Adormeció sus desconfianzas; porque como hemos visto, el viejo Gryphus era desconfiado; adormeció sus desconfianzas, decimos, halagándole con una alianza con Rosa.

Acrecentó por otra parte sus instintos de carcelero, después de haber halagado su orgullo de padre. Acrecentó sus instintos de carcelero pintándole con los más sombríos colores al sabio prisionero que Gryphus tenía bajo sus cerrojos, y que al decir del falso Jacob, había concertado un pacto con Satán para perjudicar a Su Alteza el príncipe Guillermo de Orange.
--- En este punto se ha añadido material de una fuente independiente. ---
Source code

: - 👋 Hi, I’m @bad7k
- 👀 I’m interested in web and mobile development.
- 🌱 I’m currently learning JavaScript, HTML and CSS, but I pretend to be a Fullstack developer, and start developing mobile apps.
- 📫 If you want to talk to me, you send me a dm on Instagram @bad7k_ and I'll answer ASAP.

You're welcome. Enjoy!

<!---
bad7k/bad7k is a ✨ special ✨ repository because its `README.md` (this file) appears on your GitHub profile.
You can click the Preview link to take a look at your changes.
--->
También había tenido éxito al principio con Rosa, no inspirándole sentimientos de simpatía, ya que a Rosa siempre le había gustado muy poco Mynheer Jacob, pero al hablarle de matrimonio y de loca pasión, había apagado en principio todas las sospechas que hubiera podido tener.

Hemos visto cómo su imprudencia al seguir a Rosa al jardín lo había denunciado a los ojos de la muchacha, y cómo los temores instintivos de Cornelius habían puesto a los dos jóvenes en guardia contra él.

Lo que había, sobre todo, inspirado las inquietudes al prisionero, nuestro lector debe recordarlo, era aquella gran cólera que había invadido a Jacob contra Gryphus a propósito del bulbo aplastado.

En aquel momento, esa rabia era tanto mayor por cuanto aunque Boxtel suponía que Cornelius tenía un segundo bulbo, no estaba muy seguro de ello.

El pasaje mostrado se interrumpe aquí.